- Born: January 22, 1919 Fort McKavett, Texas
- Died: August 8, 2000 (aged 81) Ohio
- Education: Schreiner University (B.A.) University of Texas at Austin (M.S.) University of Michigan (Ph.D.)
- Known for: Studied and named many fungi native to North America
- Scientific career
- Fields: Mycology
- Workplaces: San Francisco State University
- Author abbrev. (botany): Thiers

= Harry D. Thiers =

American mycologist

Harry Delbert Thiers (January 22, 1919, in Fort McKavett, Texas - August 8, 2000, in Ohio) was an American mycologist who studied and named many fungi native to North America, particularly California. Thiers taught mycology at San Francisco State University. He comprehensively revised and expanded on the North American collection of boletes and named many new species.

Species authored by Thiers include the boletes Suillellus amygdalinus, Boletus barrowsii, Xerocomellus dryophilus, Rubroboletus pulcherrimus, Leccinum manzanitae, and other mushrooms including Gymnopilus luteoviridis and Russula xanthoporphyrea.

==Legacy==
The fungal genera of Chaetothiersia and Harrya and the species of Cortinarius thiersii were named in his honor.

Botanist and herbarium curator Barbara M. Thiers is his daughter.

===Harry D. Thiers Herbarium===
San Francisco State University (SFSU) established the herbarium in 1959 with the name the "San Francisco State University Herbarium". When Thiers retired in 1989 the herbarium was given its present name.

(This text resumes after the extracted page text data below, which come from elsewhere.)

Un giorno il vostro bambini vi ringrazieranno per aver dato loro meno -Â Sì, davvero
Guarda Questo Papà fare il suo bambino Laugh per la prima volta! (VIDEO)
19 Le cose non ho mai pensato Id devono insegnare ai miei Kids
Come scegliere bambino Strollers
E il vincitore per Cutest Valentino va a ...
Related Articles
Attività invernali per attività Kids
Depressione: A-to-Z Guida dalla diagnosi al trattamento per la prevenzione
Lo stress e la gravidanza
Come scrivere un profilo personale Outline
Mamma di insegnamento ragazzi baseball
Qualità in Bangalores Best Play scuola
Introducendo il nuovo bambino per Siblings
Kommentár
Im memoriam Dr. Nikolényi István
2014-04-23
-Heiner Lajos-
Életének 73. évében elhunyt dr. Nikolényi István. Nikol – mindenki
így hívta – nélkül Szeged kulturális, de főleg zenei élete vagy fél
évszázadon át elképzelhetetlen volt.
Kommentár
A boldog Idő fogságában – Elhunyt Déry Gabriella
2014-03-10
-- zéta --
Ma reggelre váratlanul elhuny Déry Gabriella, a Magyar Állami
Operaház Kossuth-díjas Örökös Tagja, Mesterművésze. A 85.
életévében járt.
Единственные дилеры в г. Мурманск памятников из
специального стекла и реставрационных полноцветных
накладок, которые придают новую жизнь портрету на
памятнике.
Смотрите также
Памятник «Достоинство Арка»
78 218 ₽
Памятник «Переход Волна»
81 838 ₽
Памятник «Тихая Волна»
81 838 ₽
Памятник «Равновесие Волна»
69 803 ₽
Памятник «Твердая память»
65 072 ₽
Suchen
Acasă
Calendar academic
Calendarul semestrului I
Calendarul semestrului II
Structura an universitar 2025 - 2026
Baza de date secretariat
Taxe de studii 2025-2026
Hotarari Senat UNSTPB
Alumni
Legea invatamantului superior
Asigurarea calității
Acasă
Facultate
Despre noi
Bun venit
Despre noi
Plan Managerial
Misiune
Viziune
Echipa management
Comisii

Thiers and his students collected most of the early specimens. Later, Dennis E. Desjardin and his students made major contributions. The herbarium has taxonomic coverage of fleshy fungi, lichens, bryophytes, and vascular plants. Specimens were collected from North America (especially California), South America, the Hawaiian Islands, Indonesia, southeast Asia, Micronesia, and Madagascar.